Experts on police policy are hard pressed to come up with a precedent for special interest groups being invited to influence police procedures. They draw analogies to black militant groups being asked to evaluate racially motivated crimes. William Geller, a deputy director of the Police Executive Research Forum, admitted that he knew of no other department in the United States that gave "an outsider a voice in the process of coding..." Gerald Arenberg of the National Association of Chiefs commented, "I’m not sure that private organizations should be involved in this work. You need experts to decide whether or not there is a case."

Yet Carol Tracy insists, "I don’t think we’re biased."

Will the Feminist Committee have a Bias?

Since its inception, Women Organized Against Rape has openly advocated a radical feminist view of sexual assault. Its statement, "Why There is WOAR," reads, "Rape, the threat of rape, and the fear of rape are forms of physical and mental violence that have been used continuously throughout recorded history to control women..." Indeed, WOAR originated through sit-in protests that sought, in part, "to confront the culture of violence against women that underlies the crime of rape." WOAR’s definition of sexual assault is so broad that it does not even require physical contact. The organization’s website states, "There are many forms of Sexual Assault – it is not only rape. Think of it like a long, thin line: on one end there is Sexual Assault that involves no touch and on the other end, there is Sexual Assault that involves a lot of touch, like rape."[Emphasis added.]

The Women’s Law Project, like the WOAR, was a staunch supporter of the Violence Against Women Act (VAWA)by which a ‘victim’ of "gender-motivated violence" can take the ‘accused’ to civil as well as criminal court to seek compensatory and punitive damages. Thus, the woman can financially punish the accused even if he has been found ‘not guilty’ by the more exacting standards of a criminal proceeding.

The Pennsylvania chapter of N.O.W. has worked for years to have Pennsylvania’s Hate Crimes statutes expanded to include sexual orientation and the word ‘gender.’ Its web site states, "As we know, women are not free from hate crimes....Some people wonder would every rape then become a hate crime? Well we know that rape is a hate crime..."

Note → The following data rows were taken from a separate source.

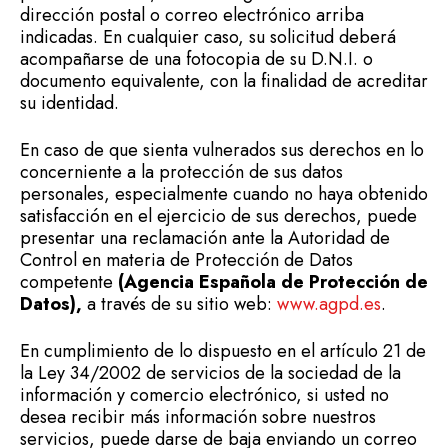
dirección postal o correo electrónico arriba
indicadas. En cualquier caso, su solicitud deberá
acompañarse de una fotocopia de su D.N.I. o
documento equivalente, con la finalidad de acreditar
su identidad.
En caso de que sienta vulnerados sus derechos en lo
concerniente a la protección de sus datos
personales, especialmente cuando no haya obtenido
satisfacción en el ejercicio de sus derechos, puede
presentar una reclamación ante la Autoridad de
Control en materia de Protección de Datos
competente
(Agencia Española de Protección de
Datos),
a través de su sitio web:
www.agpd.es
.
En cumplimiento de lo dispuesto en el artículo 21 de
la Ley 34/2002 de servicios de la sociedad de la
información y comercio electrónico, si usted no
desea recibir más información sobre nuestros
servicios, puede darse de baja enviando un correo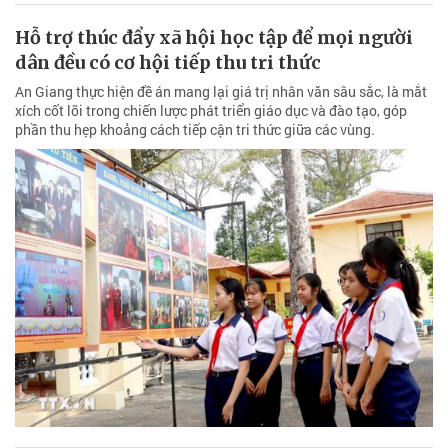
Hỗ trợ thúc đẩy xã hội học tập để mọi người
dân đều có cơ hội tiếp thu tri thức
An Giang thực hiện đề án mang lại giá trị nhân văn sâu sắc, là mắt
xích cốt lõi trong chiến lược phát triển giáo dục và đào tạo, góp
phần thu hẹp khoảng cách tiếp cận tri thức giữa các vùng.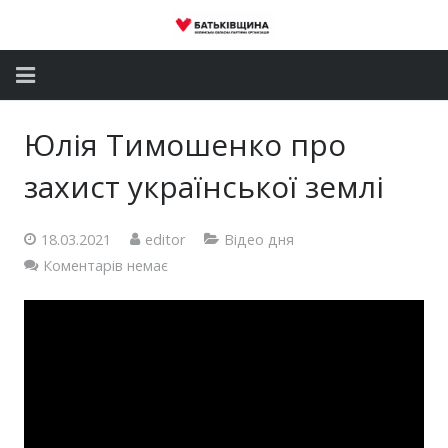
Головна
Юлія Тимошенко про
Новини
захист української землі
Партія
18.03.2021
editor
Відео дня
Депутатський корпус
Коментарів немає
Громадські приймальні
Контакти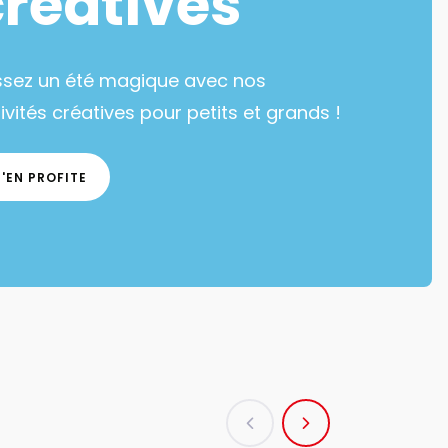
créatives
ssez un été magique avec nos
ivités créatives pour petits et grands !
J'EN PROFITE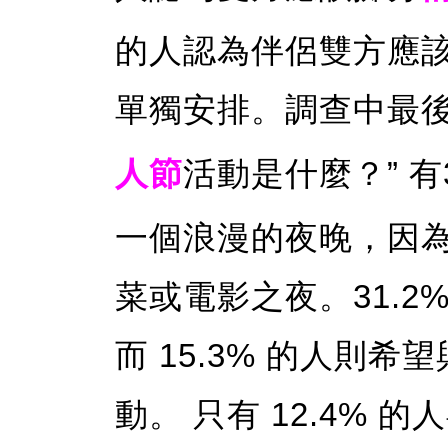
的人認為伴侶雙方應
單獨安排。調查中最後
人節
活動是什麼？” 有
一個浪漫的夜晚，因
菜或電影之夜。31.2
而 15.3% 的人則
動。 只有 12.4% 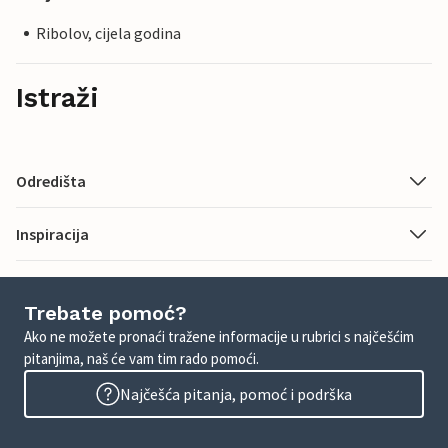
Ribolov, cijela godina
Istraži
Odredišta
Inspiracija
Trebate pomoć?
Ako ne možete pronaći tražene informacije u rubrici s najčešćim
pitanjima, naš će vam tim rado pomoći.
Najčešća pitanja, pomoć i podrška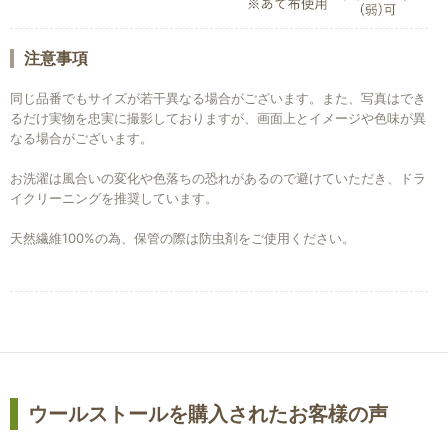
注意事項
同じ品番でもサイズが若干異なる場合がございます。また、写真はでき
るだけ実物を忠実に撮影しておりますが、画面上とイメージや色味が異
なる場合がございます。
お洗濯は風合いの変化や色落ちの恐れがあるので避けていただき、ドラ
イクリーニングを推奨しています。
天然繊維100%の為、保管の際は防虫剤をご使用ください。
ウールストールを購入されたお客様の声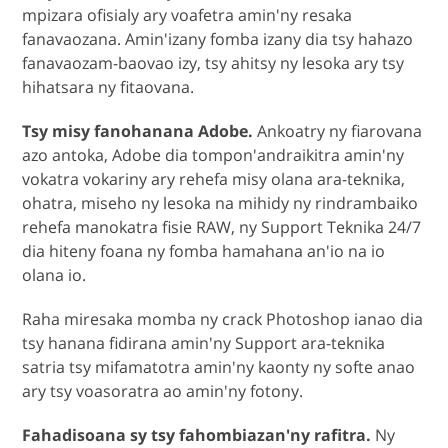
mpizara ofisialy ary voafetra amin'ny resaka
fanavaozana. Amin'izany fomba izany dia tsy hahazo
fanavaozam-baovao izy, tsy ahitsy ny lesoka ary tsy
hihatsara ny fitaovana.
Tsy misy fanohanana Adobe.
Ankoatry ny fiarovana
azo antoka, Adobe dia tompon'andraikitra amin'ny
vokatra vokariny ary rehefa misy olana ara-teknika,
ohatra, miseho ny lesoka na mihidy ny rindrambaiko
rehefa manokatra fisie RAW, ny Support Teknika 24/7
dia hiteny foana ny fomba hamahana an'io na io
olana io.
Raha miresaka momba ny crack Photoshop ianao dia
tsy hanana fidirana amin'ny Support ara-teknika
satria tsy mifamatotra amin'ny kaonty ny softe anao
ary tsy voasoratra ao amin'ny fotony.
Fahadisoana sy tsy fahombiazan'ny rafitra.
Ny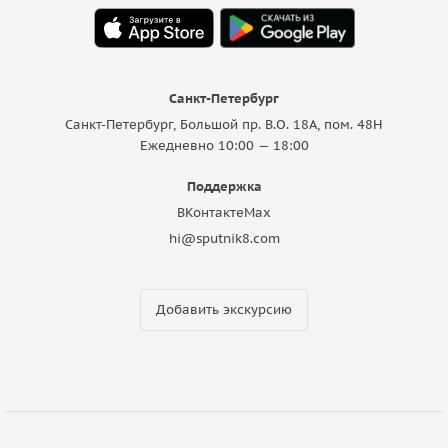
Санкт-Петербург
Санкт-Петербург, Большой пр. В.О. 18A, пом. 48Н
Ежедневно 10:00 — 18:00
Поддержка
ВКонтакте
Max
hi@sputnik8.com
Добавить экскурсию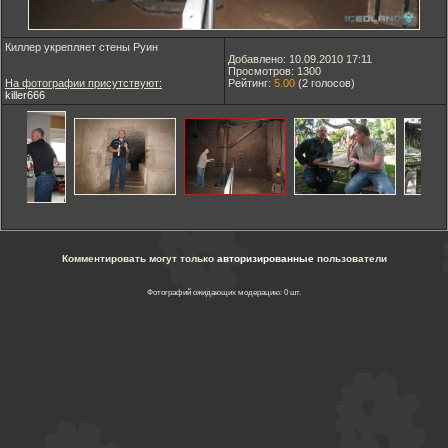
Киллер укрепляет стены Руин
Добавлено: 10.09.2010 17:11
Просмотров: 1300
На фотографии присутствуют:
Рейтинг:
5.00
(
2
голосов)
killer666
Комментировать могут только
авторизированные
пользователи
Фотографий ожидающих модерацию: 0 шт.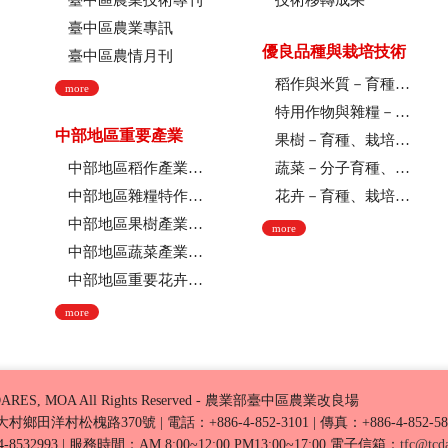
臺中區農業技術專刊
技術移轉成果
臺中區農業專訊
優良品種與栽培技術
臺中區農情月刊
稻作與米質－育種、栽培技術、綜合、稻米品質
more
特用作物與雜糧－育種、栽培技術
中部地區重要產業
果樹－育種、栽培技術
中部地區稻作產業現況
蔬菜－分子育種、育種、栽培技術
中部地區雜糧特作產業現況
花卉－育種、栽培技術、採後技術、組織培養、園藝療育、產業推廣
中部地區果樹產業現況
more
中部地區蔬菜產業現況
中部地區重要花卉產業現況
more
ARES, MOA All Rights Reserved - 農業部臺中區農業改良場
化縣大村鄉田洋村松槐路370號
|
電話：+886-4-852-3101
|
傳真：+886-4-852-58
8532993
|
服務時間：AM 8:00~12:00 PM13:00~17:00
電子信箱：
tfc@tcda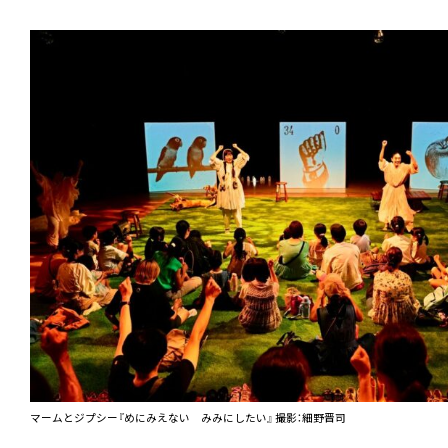
マームとジプシー『めにみえない みみにしたい』 撮影：細野晋司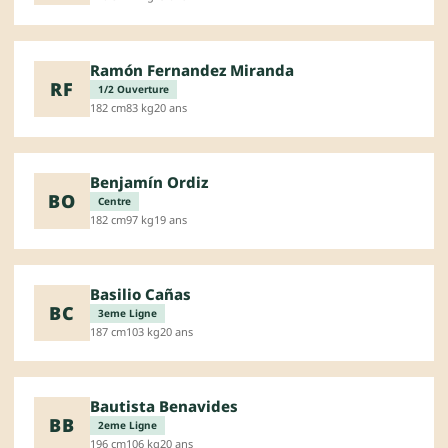
Ramón Fernandez Miranda
RF
1/2 Ouverture
182 cm
83 kg
20 ans
Benjamín Ordiz
BO
Centre
182 cm
97 kg
19 ans
Basilio Cañas
BC
3eme Ligne
187 cm
103 kg
20 ans
Bautista Benavides
BB
2eme Ligne
196 cm
106 kg
20 ans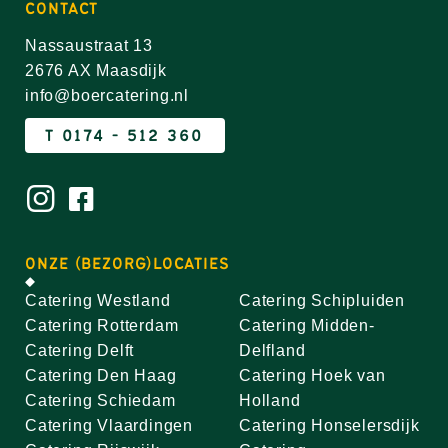
CONTACT
Nassaustraat 13
2676 AX Maasdijk
info@boercatering.nl
T 0174 - 512 360
ONZE (BEZORG)LOCATIES
Catering Westland
Catering Schipluiden
Catering Rotterdam
Catering Midden-
Catering Delft
Delfland
Catering Den Haag
Catering Hoek van
Catering Schiedam
Holland
Catering Vlaardingen
Catering Honselersdijk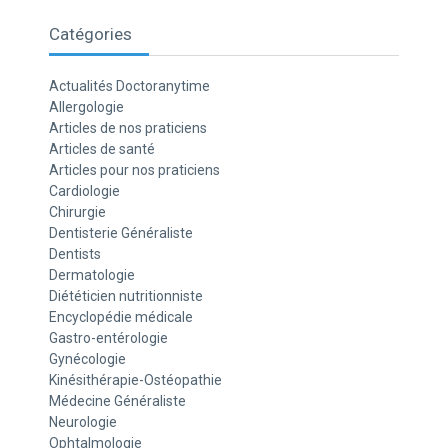
Catégories
Actualités Doctoranytime
Allergologie
Articles de nos praticiens
Articles de santé
Articles pour nos praticiens
Cardiologie
Chirurgie
Dentisterie Généraliste
Dentists
Dermatologie
Diététicien nutritionniste
Encyclopédie médicale
Gastro-entérologie
Gynécologie
Kinésithérapie-Ostéopathie
Médecine Généraliste
Neurologie
Ophtalmologie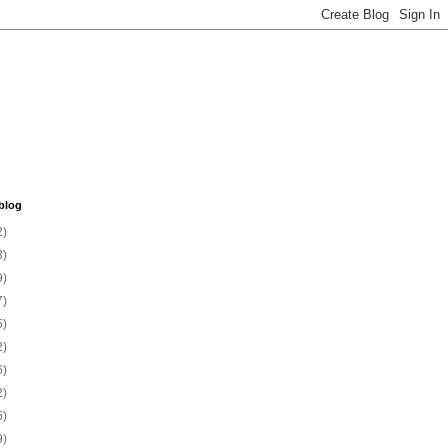
blog
2)
3)
9)
7)
5)
2)
6)
2)
5)
9)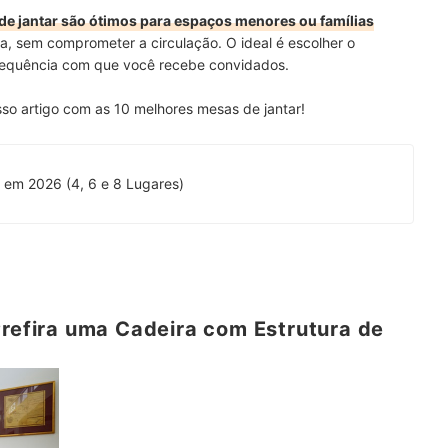
 de jantar são ótimos para espaços menores ou famílias
ca, sem comprometer a circulação. O ideal é escolher o
frequência com que você recebe convidados.
sso artigo com as 10 melhores mesas de jantar!
Top 10 Melhores Mesas de Jantar em 2026 (4, 6 e 8 Lugares)
Prefira uma Cadeira com Estrutura de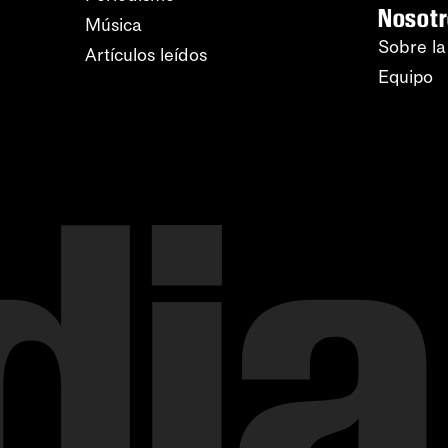
Nosot
Música
Sobre la
Artículos leídos
Equipo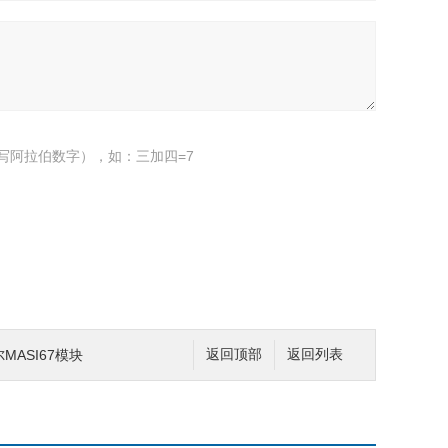
写阿拉伯数字），如：三加四=7
尔MASI67模块
返回顶部
返回列表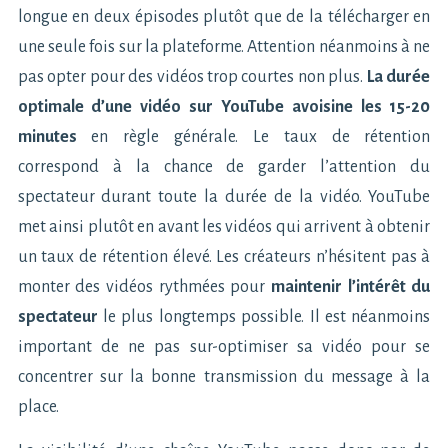
longue en deux épisodes plutôt que de la télécharger en
une seule fois sur la plateforme. Attention néanmoins à ne
pas opter pour des vidéos trop courtes non plus.
La durée
optimale d’une vidéo sur YouTube avoisine les 15-20
minutes
en règle générale. Le taux de rétention
correspond à la chance de garder l’attention du
spectateur durant toute la durée de la vidéo. YouTube
met ainsi plutôt en avant les vidéos qui arrivent à obtenir
un taux de rétention élevé. Les créateurs n’hésitent pas à
monter des vidéos rythmées pour
maintenir l’intérêt du
spectateur
le plus longtemps possible. Il est néanmoins
important de ne pas sur-optimiser sa vidéo pour se
concentrer sur la bonne transmission du message à la
place.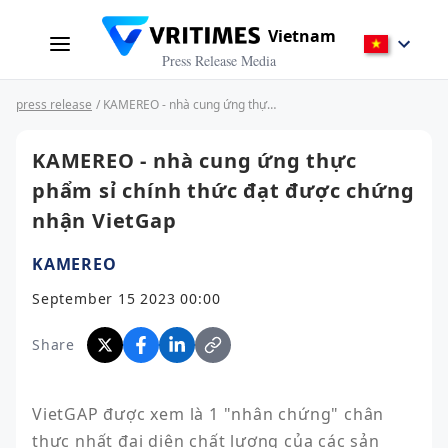
Vietnam
Press Release Media
press release
/ KAMEREO - nhà cung ứng thực phẩm sỉ chính thức đạt được chứng nhận VietGap
KAMEREO - nhà cung ứng thực
phẩm sỉ chính thức đạt được chứng
nhận VietGap
KAMEREO
September 15 2023 00:00
Share
VietGAP được xem là 1 "nhân chứng" chân 
thực nhất đại diện chất lượng của các sản 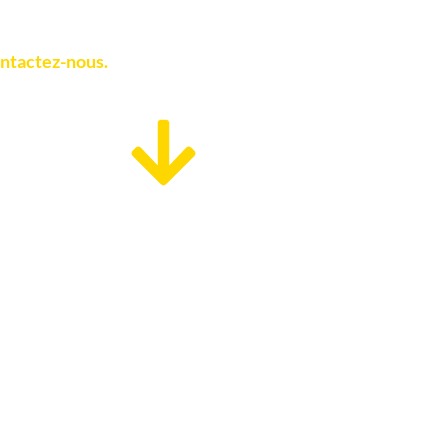
ntactez-nous.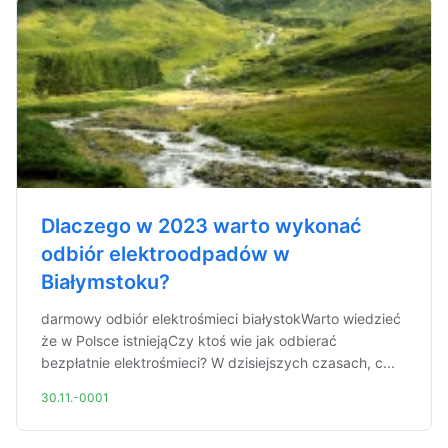
Dlaczego w 2023 warto wykonać
odbiór elektroodpadów w
Białymstoku?
darmowy odbiór elektrośmieci białystokWarto wiedzieć
że w Polsce istniejąCzy ktoś wie jak odbierać
bezpłatnie elektrośmieci? W dzisiejszych czasach, c...
30.11.-0001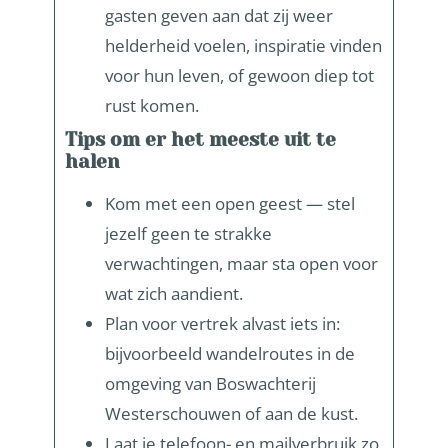
gasten geven aan dat zij weer
helderheid voelen, inspiratie vinden
voor hun leven, of gewoon diep tot
rust komen.
Tips om er het meeste uit te
halen
Kom met een open geest — stel
jezelf geen te strakke
verwachtingen, maar sta open voor
wat zich aandient.
Plan voor vertrek alvast iets in:
bijvoorbeeld wandelroutes in de
omgeving van Boswachterij
Westerschouwen of aan de kust.
Laat je telefoon- en mailverbruik zo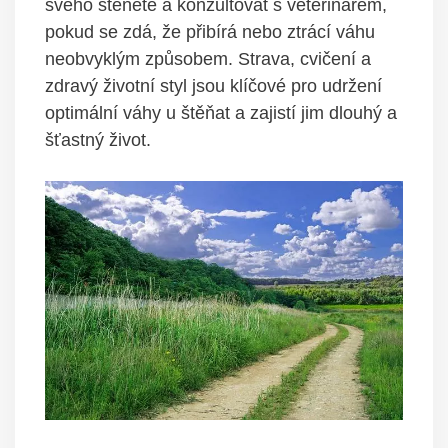
svého štěněte a konzultovat s veterinářem,
pokud se zdá, že přibírá nebo ztrácí váhu
neobvyklým způsobem. Strava, cvičení a
zdravý životní styl jsou klíčové pro udržení
optimální váhy u štěňat a zajistí jim dlouhý a
šťastný život.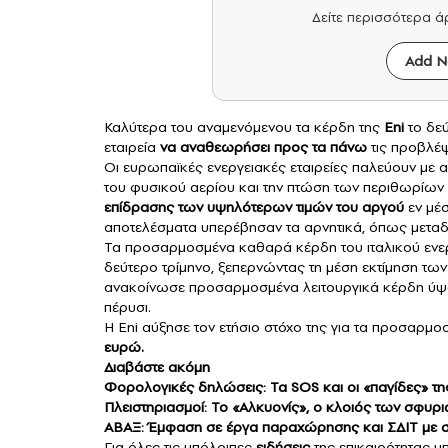
Δείτε περισσότερα 
Add N
Καλύτερα του αναμενόμενου τα κέρδη της
Eni
το δε
εταιρεία
να αναθεωρήσει προς τα πάνω
τις προβλέψε
Οι ευρωπαϊκές ενεργειακές εταιρείες παλεύουν με α
του φυσικού αερίου και την πτώση των περιθωρίων 
επίδρασης των υψηλότερων τιμών του αργού
εν μέσ
αποτελέσματα υπερέβησαν τα αρνητικά, όπως μεταδ
Τα προσαρμοσμένα καθαρά κέρδη του ιταλικού εν
δεύτερο τρίμηνο, ξεπερνώντας τη μέση εκτίμηση τω
ανακοίνωσε προσαρμοσμένα λειτουργικά κέρδη ύ
πέρυσι.
Η
Eni
αύξησε τον ετήσιο στόχο της για τα προσαρμ
ευρώ.
Διαβάστε ακόμη
Φορολογικές δηλώσεις: Τα SOS και οι «παγίδες» τ
Πλειστηριασμοί: Το «Αλκυονίς», ο κλοιός των σφυριώ
ΑΒΑΞ: Έμφαση σε έργα παραχώρησης και ΣΔΙΤ με σ
Για όλες τις υπόλοιπες
ειδήσεις
της επικαιρότητας μ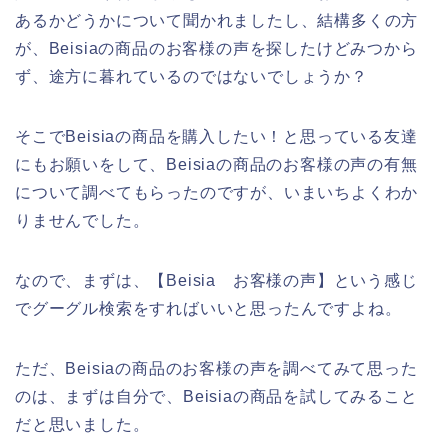
あるかどうかについて聞かれましたし、結構多くの方
が、Beisiaの商品のお客様の声を探したけどみつから
ず、途方に暮れているのではないでしょうか？
そこでBeisiaの商品を購入したい！と思っている友達
にもお願いをして、Beisiaの商品のお客様の声の有無
について調べてもらったのですが、いまいちよくわか
りませんでした。
なので、まずは、【Beisia お客様の声】という感じ
でグーグル検索をすればいいと思ったんですよね。
ただ、Beisiaの商品のお客様の声を調べてみて思った
のは、まずは自分で、Beisiaの商品を試してみること
だと思いました。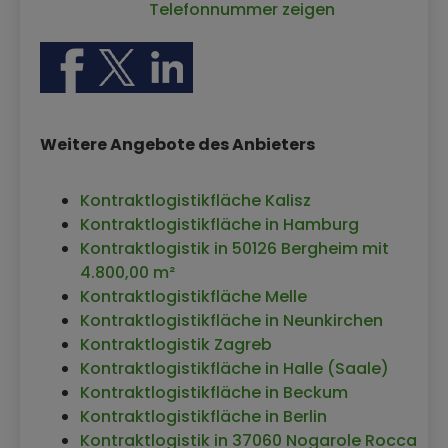
Telefonnummer zeigen
Weitere Angebote des Anbieters
Kontraktlogistikfläche Kalisz
Kontraktlogistikfläche in Hamburg
Kontraktlogistik in 50126 Bergheim mit
4.800,00 m²
Kontraktlogistikfläche Melle
Kontraktlogistikfläche in Neunkirchen
Kontraktlogistik Zagreb
Kontraktlogistikfläche in Halle (Saale)
Kontraktlogistikfläche in Beckum
Kontraktlogistikfläche in Berlin
Kontraktlogistik in 37060 Nogarole Rocca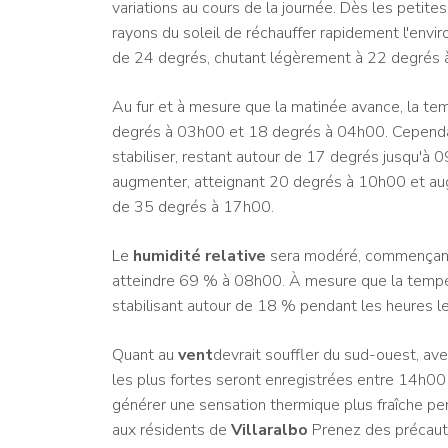
variations au cours de la journée. Dès les petite
rayons du soleil de réchauffer rapidement l'envi
de 24 degrés, chutant légèrement à 22 degrés
Au fur et à mesure que la matinée avance, la tem
degrés à 03h00 et 18 degrés à 04h00. Cependan
stabiliser, restant autour de 17 degrés jusqu'à
augmenter, atteignant 20 degrés à 10h00 et au
de 35 degrés à 17h00.
Le
humidité relative
sera modéré, commençant
atteindre 69 % à 08h00. À mesure que la tempé
stabilisant autour de 18 % pendant les heures le
Quant au
vent
devrait souffler du sud-ouest, av
les plus fortes seront enregistrées entre 14h00 
générer une sensation thermique plus fraîche pe
aux résidents de
Villaralbo
Prenez des précautio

Penn Women’s Center houses the Pennsylvania chapter of N.O.W. According to its website, the Center was formed in 1973 "after a series of rapes on and around campus" "mobilized students, faculty and staff to organize a ‘sit-in.’ The Center is clear that it performs "an explicitly [sic] advocacy function as it relates to issues affecting women, racial minorities, sexual minorities and other disenfranchised groups." As part of this advocacy, it "responds to public acts of sexism/racism/homophobia/heterosexism..."

As Delilah Rumberg, director of the Pennsylvania Coalition Against Rape in Harrisburg stated, "It looks real positive for victims." It looks real negative for anyone falsely accused.

March 26, 2000

Wendy McElroy is author of The Reasonable Woman.